Dependency on the generation quality of SDXL — synthetic images may contain artifacts that affect difference detection.
Difference descriptions rely heavily on LLaVA-NEXT, which itself has limitations in producing fine-grained descriptions.
Only focuses on "object substitution/removal" differences, lacking a systematic coverage of attribute changes (like color, texture, or pose).
The filtering pipeline is relatively complex, and end-to-end efficiency needs to be improved.

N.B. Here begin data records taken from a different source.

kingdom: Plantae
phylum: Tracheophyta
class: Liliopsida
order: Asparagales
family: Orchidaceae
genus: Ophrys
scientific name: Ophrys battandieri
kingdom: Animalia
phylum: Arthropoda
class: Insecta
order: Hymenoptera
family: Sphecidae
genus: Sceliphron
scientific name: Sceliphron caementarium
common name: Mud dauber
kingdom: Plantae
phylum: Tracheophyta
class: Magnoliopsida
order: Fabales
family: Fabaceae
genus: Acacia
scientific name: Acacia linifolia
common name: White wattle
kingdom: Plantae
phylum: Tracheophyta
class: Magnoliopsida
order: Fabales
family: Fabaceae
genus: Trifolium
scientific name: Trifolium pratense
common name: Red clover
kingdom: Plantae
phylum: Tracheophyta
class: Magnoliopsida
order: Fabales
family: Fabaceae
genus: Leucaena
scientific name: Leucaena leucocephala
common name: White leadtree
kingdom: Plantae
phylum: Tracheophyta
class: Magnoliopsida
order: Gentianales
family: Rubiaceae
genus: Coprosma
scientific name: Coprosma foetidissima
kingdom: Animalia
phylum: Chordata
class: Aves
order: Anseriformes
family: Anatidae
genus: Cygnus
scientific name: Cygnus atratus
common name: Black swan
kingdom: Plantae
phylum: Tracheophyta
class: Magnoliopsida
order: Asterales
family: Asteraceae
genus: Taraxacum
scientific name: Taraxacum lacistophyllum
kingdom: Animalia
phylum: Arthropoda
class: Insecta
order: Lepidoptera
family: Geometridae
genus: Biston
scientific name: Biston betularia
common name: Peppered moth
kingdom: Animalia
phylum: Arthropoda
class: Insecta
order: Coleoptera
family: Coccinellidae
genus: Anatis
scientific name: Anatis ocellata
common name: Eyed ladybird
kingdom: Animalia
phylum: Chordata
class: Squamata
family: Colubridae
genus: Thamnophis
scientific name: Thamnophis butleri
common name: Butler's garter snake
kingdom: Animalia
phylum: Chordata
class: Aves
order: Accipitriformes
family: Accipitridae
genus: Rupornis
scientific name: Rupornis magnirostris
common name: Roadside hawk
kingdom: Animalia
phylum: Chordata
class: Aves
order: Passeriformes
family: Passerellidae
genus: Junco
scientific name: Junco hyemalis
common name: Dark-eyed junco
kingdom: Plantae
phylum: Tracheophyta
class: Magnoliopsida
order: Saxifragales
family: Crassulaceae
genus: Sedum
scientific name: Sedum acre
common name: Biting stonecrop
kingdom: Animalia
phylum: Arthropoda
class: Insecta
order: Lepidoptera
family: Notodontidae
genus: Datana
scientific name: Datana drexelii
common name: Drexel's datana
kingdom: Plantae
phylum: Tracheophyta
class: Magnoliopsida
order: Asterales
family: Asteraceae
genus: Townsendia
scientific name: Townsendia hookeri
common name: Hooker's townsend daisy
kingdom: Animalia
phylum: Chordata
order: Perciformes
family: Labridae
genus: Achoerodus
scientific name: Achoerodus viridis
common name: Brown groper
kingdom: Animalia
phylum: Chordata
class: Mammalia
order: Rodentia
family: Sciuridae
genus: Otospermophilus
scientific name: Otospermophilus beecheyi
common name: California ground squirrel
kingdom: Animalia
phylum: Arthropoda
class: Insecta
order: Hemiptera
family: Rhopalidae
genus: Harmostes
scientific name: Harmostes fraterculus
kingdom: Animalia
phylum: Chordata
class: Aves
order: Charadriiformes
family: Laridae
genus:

vs InstructPix2Pix: Both utilize Prompt-to-Prompt to generate image pairs, but Img-Diff employs the superior SDXL, multi-stage filtering, and region-level descriptions, yielding significantly higher data quality.
vs Spot-the-Diff Dataset: Real-world captures from stationary cameras, where differences represent natural temporal changes. Img-Diff consists of synthetic object changes, offering broader coverage but potentially deviating from clean real-world distributions.
vs VIXEN: The first method using MLLMs for image difference captioning, focusing on model design. Img-Diff focuses on data synthesis, and the two are highly complementary.

Rating¶

Novelty: ⭐⭐⭐⭐ The concept of using contrastive learning principles for data synthesis is novel, though the fundamental components (SDXL, Prompt-to-Prompt, FastSAM) are existing tools.
Experimental Thoroughness: ⭐⭐⭐⭐⭐ Extremely comprehensive evaluation across 3 difference benchmarks, 8 general benchmarks, and 3 MLLMs, alongside data quality/diversity assessment, ablation, and multiple variants.
Writing Quality: ⭐⭐⭐⭐ The pipeline diagram is clear, and every component is explicitly explained, though the division between the main text and the appendix is somewhat heavy.
Value: ⭐⭐⭐⭐ Provides a generalizable data augmentation strategy of direct value to improving the fine-grained visual capabilities of MLLMs, with open-sourced code and data.